>>>>

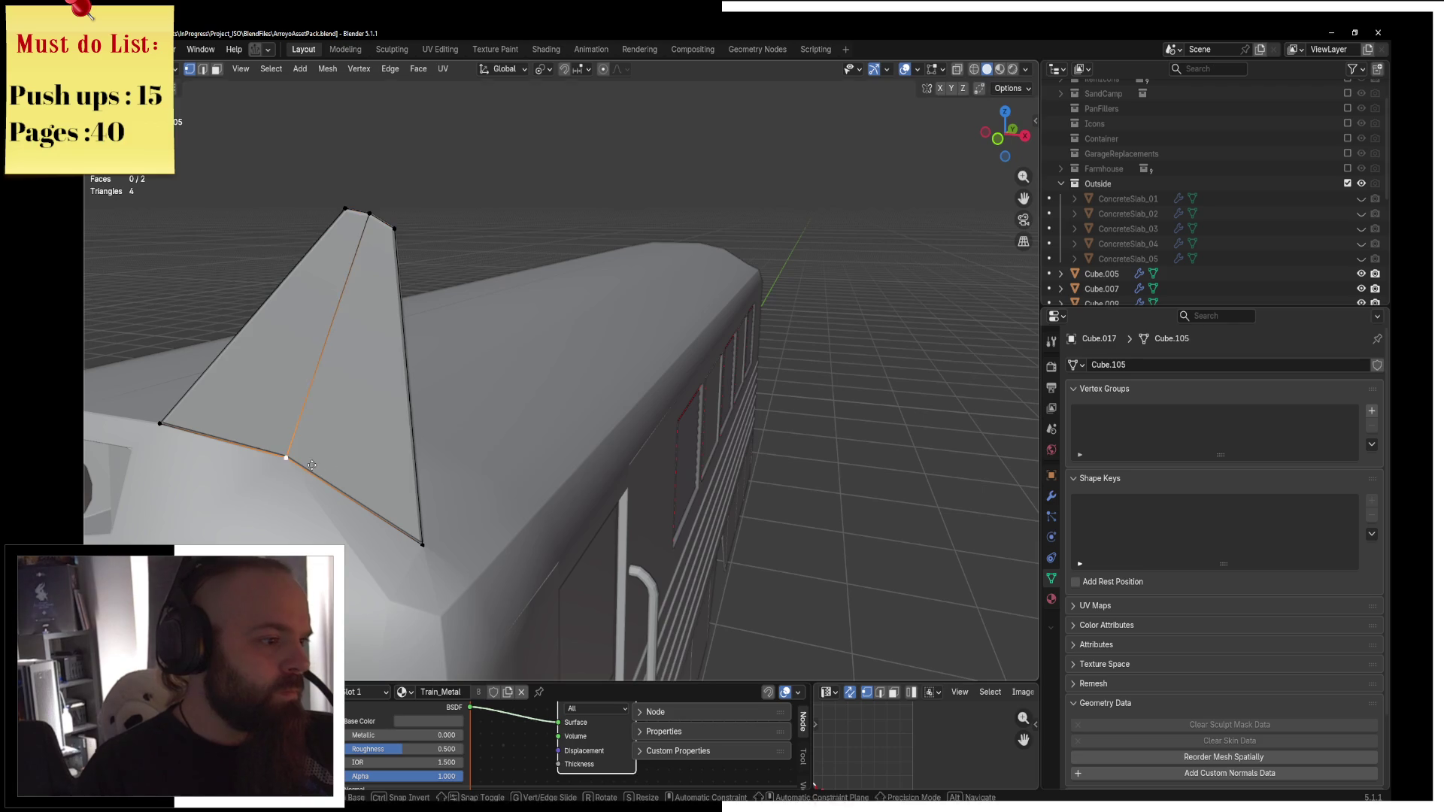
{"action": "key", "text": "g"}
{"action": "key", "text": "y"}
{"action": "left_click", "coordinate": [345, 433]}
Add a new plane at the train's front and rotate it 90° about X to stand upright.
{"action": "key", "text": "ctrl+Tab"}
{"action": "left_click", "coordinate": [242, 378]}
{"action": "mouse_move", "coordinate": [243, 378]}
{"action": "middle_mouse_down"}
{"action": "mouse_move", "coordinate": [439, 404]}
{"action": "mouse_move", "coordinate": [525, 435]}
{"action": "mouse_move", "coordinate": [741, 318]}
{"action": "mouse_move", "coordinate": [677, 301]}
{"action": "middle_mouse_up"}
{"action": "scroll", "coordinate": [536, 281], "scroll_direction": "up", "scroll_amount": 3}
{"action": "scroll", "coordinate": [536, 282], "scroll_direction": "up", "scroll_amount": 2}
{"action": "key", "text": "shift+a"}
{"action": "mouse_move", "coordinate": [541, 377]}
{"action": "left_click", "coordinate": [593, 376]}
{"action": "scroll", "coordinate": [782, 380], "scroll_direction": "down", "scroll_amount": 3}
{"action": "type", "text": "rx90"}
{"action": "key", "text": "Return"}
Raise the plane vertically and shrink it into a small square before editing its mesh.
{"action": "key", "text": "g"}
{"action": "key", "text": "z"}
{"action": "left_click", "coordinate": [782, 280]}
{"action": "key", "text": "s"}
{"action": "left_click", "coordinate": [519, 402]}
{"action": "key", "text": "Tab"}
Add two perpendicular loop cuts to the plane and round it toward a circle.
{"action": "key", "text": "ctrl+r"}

<<<<

» **TASK GOAL**
Return every entry word for word, minus the pictures.

» **OUTPUT**
{"action": "key", "text": "g"}
{"action": "key", "text": "y"}
{"action": "left_click", "coordinate": [345, 433]}
Add a new plane at the train's front and rotate it 90° about X to stand upright.
{"action": "key", "text": "ctrl+Tab"}
{"action": "left_click", "coordinate": [242, 378]}
{"action": "mouse_move", "coordinate": [243, 378]}
{"action": "middle_mouse_down"}
{"action": "mouse_move", "coordinate": [439, 404]}
{"action": "mouse_move", "coordinate": [525, 435]}
{"action": "mouse_move", "coordinate": [741, 318]}
{"action": "mouse_move", "coordinate": [677, 301]}
{"action": "middle_mouse_up"}
{"action": "scroll", "coordinate": [536, 281], "scroll_direction": "up", "scroll_amount": 3}
{"action": "scroll", "coordinate": [536, 282], "scroll_direction": "up", "scroll_amount": 2}
{"action": "key", "text": "shift+a"}
{"action": "mouse_move", "coordinate": [541, 377]}
{"action": "left_click", "coordinate": [593, 376]}
{"action": "scroll", "coordinate": [782, 380], "scroll_direction": "down", "scroll_amount": 3}
{"action": "type", "text": "rx90"}
{"action": "key", "text": "Return"}
Raise the plane vertically and shrink it into a small square before editing its mesh.
{"action": "key", "text": "g"}
{"action": "key", "text": "z"}
{"action": "left_click", "coordinate": [782, 280]}
{"action": "key", "text": "s"}
{"action": "left_click", "coordinate": [519, 402]}
{"action": "key", "text": "Tab"}
Add two perpendicular loop cuts to the plane and round it toward a circle.
{"action": "key", "text": "ctrl+r"}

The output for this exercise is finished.